Could you return every line of the records below that contains the word "lines"?

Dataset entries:

>>

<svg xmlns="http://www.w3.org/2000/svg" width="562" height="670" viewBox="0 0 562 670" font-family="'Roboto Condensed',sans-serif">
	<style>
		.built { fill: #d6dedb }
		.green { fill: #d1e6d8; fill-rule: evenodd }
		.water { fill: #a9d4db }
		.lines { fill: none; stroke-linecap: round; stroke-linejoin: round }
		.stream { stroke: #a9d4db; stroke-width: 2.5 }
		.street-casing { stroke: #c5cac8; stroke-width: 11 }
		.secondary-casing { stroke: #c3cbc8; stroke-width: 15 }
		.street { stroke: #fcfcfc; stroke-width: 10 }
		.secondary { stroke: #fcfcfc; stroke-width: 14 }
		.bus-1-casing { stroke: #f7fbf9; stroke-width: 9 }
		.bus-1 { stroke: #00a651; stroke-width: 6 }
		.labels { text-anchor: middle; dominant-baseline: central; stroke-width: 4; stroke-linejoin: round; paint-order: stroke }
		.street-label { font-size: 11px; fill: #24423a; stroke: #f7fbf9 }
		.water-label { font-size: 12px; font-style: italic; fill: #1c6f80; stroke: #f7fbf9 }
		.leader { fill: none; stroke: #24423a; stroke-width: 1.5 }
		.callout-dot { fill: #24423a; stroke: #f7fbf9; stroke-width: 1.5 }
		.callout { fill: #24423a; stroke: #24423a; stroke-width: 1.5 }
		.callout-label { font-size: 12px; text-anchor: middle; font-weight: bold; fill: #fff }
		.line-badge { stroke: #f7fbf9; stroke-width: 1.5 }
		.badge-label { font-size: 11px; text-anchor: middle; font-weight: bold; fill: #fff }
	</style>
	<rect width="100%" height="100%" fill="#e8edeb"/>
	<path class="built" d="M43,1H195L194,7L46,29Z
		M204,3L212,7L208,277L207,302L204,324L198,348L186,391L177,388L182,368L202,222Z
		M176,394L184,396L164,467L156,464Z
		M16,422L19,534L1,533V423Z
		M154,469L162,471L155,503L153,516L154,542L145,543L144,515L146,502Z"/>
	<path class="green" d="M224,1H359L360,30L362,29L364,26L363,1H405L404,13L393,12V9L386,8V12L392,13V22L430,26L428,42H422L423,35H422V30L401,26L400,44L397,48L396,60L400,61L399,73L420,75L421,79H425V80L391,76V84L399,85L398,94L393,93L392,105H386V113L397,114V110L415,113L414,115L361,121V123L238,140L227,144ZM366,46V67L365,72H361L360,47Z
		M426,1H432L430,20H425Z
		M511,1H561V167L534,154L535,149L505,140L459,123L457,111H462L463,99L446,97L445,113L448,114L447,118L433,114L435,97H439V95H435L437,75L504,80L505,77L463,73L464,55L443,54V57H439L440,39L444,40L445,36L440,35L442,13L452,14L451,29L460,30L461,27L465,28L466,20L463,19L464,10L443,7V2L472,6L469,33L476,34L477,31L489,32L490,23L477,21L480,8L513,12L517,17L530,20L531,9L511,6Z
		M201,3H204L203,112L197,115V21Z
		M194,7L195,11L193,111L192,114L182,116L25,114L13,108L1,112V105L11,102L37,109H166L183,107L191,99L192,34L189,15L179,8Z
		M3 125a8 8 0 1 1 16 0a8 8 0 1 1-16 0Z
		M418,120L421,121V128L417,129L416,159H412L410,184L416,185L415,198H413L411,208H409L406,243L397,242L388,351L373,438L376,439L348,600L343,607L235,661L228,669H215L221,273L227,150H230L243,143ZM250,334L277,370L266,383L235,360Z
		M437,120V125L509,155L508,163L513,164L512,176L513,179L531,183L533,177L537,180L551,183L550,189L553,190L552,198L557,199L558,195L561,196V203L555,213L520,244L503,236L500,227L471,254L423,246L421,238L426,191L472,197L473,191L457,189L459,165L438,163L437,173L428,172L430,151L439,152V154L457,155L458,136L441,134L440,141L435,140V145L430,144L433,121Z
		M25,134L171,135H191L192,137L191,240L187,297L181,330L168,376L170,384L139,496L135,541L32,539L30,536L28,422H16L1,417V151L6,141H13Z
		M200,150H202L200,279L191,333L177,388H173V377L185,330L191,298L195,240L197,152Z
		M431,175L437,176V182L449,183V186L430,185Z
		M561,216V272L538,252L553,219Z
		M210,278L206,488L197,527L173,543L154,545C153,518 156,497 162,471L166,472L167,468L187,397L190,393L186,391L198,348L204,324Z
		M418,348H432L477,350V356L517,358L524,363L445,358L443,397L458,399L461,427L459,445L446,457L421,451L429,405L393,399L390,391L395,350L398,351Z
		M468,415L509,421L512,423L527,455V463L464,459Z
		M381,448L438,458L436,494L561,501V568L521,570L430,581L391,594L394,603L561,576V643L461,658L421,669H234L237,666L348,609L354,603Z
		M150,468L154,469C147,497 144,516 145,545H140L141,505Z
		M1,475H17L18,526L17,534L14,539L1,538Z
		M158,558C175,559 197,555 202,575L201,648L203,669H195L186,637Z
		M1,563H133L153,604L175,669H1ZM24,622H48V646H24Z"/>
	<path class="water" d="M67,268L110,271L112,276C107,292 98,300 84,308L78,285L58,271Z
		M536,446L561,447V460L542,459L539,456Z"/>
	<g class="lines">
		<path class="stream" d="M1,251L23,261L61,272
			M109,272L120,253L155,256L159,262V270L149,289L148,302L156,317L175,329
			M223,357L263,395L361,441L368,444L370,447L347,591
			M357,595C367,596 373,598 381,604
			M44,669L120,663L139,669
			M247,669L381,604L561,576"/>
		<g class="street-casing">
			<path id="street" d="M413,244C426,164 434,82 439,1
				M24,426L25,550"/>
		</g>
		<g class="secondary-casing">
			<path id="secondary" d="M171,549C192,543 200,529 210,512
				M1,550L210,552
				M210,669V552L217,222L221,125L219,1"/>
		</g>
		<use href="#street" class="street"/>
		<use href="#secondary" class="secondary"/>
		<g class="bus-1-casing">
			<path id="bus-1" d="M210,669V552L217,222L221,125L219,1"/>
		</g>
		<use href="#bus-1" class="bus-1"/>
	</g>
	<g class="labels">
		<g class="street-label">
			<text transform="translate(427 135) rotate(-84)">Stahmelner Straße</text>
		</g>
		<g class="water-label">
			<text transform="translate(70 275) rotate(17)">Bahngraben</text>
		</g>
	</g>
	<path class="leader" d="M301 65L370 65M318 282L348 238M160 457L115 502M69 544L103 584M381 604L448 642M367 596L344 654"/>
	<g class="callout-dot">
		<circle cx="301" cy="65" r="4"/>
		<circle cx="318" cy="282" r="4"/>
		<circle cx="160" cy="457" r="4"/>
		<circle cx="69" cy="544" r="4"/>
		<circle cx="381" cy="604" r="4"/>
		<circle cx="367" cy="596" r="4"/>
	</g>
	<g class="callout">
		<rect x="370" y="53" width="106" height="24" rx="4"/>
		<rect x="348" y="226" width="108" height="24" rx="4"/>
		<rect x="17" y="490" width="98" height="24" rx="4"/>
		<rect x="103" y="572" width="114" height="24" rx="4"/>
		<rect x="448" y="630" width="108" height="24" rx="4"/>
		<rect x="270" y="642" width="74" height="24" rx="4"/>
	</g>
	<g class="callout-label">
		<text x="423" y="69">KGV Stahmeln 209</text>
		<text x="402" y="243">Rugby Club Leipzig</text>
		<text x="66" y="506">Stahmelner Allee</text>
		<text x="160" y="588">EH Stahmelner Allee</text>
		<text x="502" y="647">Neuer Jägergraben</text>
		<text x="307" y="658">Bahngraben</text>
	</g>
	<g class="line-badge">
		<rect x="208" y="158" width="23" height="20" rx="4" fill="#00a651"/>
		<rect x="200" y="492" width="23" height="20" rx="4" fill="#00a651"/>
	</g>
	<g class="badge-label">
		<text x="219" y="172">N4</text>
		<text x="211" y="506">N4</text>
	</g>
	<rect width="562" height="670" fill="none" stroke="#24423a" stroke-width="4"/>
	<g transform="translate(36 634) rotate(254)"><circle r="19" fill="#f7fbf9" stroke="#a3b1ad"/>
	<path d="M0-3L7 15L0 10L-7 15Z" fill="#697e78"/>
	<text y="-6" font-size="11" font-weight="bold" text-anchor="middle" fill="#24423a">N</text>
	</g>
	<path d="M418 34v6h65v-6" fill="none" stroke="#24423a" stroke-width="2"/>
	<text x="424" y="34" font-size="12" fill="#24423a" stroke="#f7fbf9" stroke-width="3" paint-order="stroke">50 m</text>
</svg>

<<

## Answer section
		.lines { fill: none; stroke-linecap: round; stroke-linejoin: round }
	<g class="lines">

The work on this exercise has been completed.